Saudi Prince Sattam Bin Abdul Aziz (R) and Prince Turki Al Faisal
Saudi Prince Sattam Bin Abdul Aziz (R) and Prince Turki Al Faisal leave Imam Turki bin Abdullah mosque in Riyadh Reuters

The world's top oil exporter, Saudi Arabia, is expected to increase official oil selling prices of October crude for Asian clients, according to a Reuters report.

That's because refineries across Asia are booming in their efforts to keep up with demand for fuel oil and jet fuel - high margin fuels.

Seven traders that took part in a Reuters poll said they expect the price of Arab Light to rise between 15 and 80 cents to a premium of 90 cents-$1.55 a barrel to the average of Oman and Dubai quotes. Spot cargo premiums have rebounded to levels not seen since Saudi Arabia boosted oil output towards 10 million barrels a day in June, according to Reuters.

The benchmark Dubai swaps curve shifted from a structure denoting ample supplies to that of a tighter balance.
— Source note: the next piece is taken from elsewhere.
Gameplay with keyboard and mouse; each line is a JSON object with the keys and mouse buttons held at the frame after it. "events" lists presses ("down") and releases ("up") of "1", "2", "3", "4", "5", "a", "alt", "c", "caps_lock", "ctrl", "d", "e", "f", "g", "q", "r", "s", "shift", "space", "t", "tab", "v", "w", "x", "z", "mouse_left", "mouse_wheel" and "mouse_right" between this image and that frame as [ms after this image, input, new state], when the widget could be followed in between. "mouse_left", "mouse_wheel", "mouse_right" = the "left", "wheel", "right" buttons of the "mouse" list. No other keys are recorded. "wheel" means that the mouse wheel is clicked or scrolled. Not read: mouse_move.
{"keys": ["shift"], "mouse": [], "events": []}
The Dubai benchmark price is quite attractive and everybody has been rushing to buy, said a trader with a northeast Asian refiner of Saudi crude to Reuters. Refineries are coming back from maintenance, while the tightness in Europe means there are limited imports and cargoes priced off Dubai are even moving into the Mediterranean.

Meanwhile, a resumption of output in Libya would weigh on values of Saudi Arab Extra Light and Super Light crudes, for which prices are expected to increase much less than for Arab Heavy and Arab Medium.

Reuters reported that concerns still surround a potential global economic slowdown as economic indicators deteriorate in Europe and top oil consumer the United States may temper the increase in Saudi OSPs. The Saudis don't want to rock the boat too much when it is almost teetering into recession, a trader with a European trading firm said. They know Libya will come back and increase competition in lighter grades.

State oil company Saudi Aramco last month already lowered the price of Arab Light by a larger-than-expected 60 cents, weighed down by refinery snags in China, Taiwan and India. But Reuters reported that PetroChina is restarting a crude unit at its largest refinery in Dalian and will begin normal operations by the end of this month. Taiwan's Formosa Petrochemical Corp's last week restarted a crude distillation unit at its 540,000-bpd Mailiao plant.